Here’s where you come in.
It’s possible to buy slave-free chocolate. In fact, I bought some last week at Meijer! Before, when buying chocolate, I’ve always gone for the Ghirardelli bars or Lindor truffles without even looking at my other options. After discovering that my favorite chocolate brands were made at the expense of others, I was appalled. Could I never again eat chocolate with a clear conscience? Check out the 2019 Chocolate Score Card and see what grade your favorite chocolate gets–if you dare.
The good news is that nowadays, we have a plethora of options for affordable, ethical, delicious chocolate. There’s a whole row of fair trade chocolate brands at Meijer, and I’m sure your local grocery store has options as well–if you take the time to look. My current favorite is the silky smooth Dove dark chocolate, which is Rainforest Alliance Certified.
What do I look for?
Near a corner or on the back of your chocolate product there will be a small label, which may say “FairTrade,” “UTZ Certified,” or “Rainforest Alliance.” There are many other certification labels, but according to expert Hamish Van Der Ven, these three are the most ethical. To receive certification, the chocolate company has to apply to one of these third parties, which verifies that the company’s ingredients meet certain standards. While they all prohibit forced labor and child labor, each certification brand takes a different approach.
FairTrade guarantees a minimum price for cocoa farmers and focuses on alleviating poverty. UTZ and Rainforest Alliance focus on helping farmers increase productivity and quality, which in turn will increase farmers’ incomes. Some companies label their products as “sustainable,” which usually means the cocoa was sourced through certified farms.

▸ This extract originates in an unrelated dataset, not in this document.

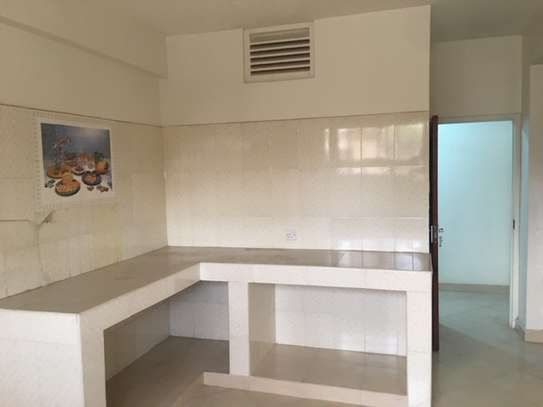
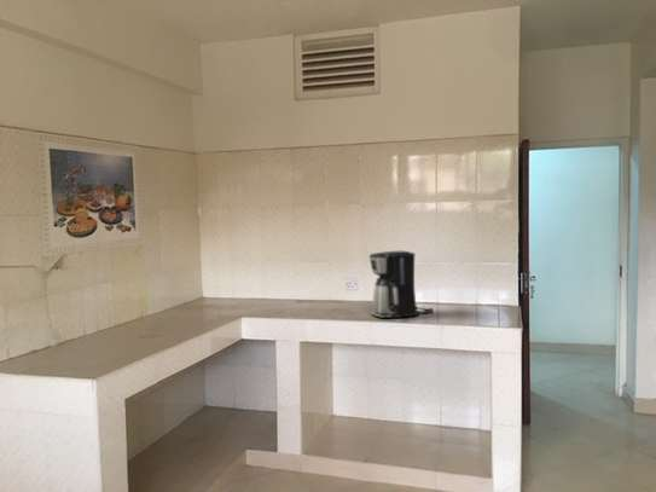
+ coffee maker [368,250,434,319]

I do have to make one unfortunate disclaimer. If we lived in a perfect world, then the fair trade theories would be perfectly implemented. We don’t, of course, so sometimes, the farmers don’t receive the promised money, and sometimes, the promised schools are never built. There can be a variety of reasons, including civil war or corruption in the cocoa-producing countries.
In light of that, here are a few more ways to help.
Look for chocolate brands advertised as “bean-to-bar.” This means the company is fully transparent, accountable, and knows exactly where their cocoa comes from. Do your own research. Dig in to the endless information Google offers to find out where you can buy ethical chocolate. Write to your favorite chocolate company and tell them you don’t want your guilty pleasure to also be guilty of child labor. Finally, buy dark chocolate, which contains more cocoa, which means more money goes back to the farmers.
The fact remains that as consumers, you and I have power. We can shout with our dollars. As Christians, we have a responsibility to be good stewards. We should do our best to buy products that aren’t made at the expense of others. As Americans, we have it so good here. We can afford to make an effort to give others a chance at a better life.
So, when you buy chocolate for your significant other this Valentine’s Day, go for the slave-free chocolate! It’ll taste sweeter.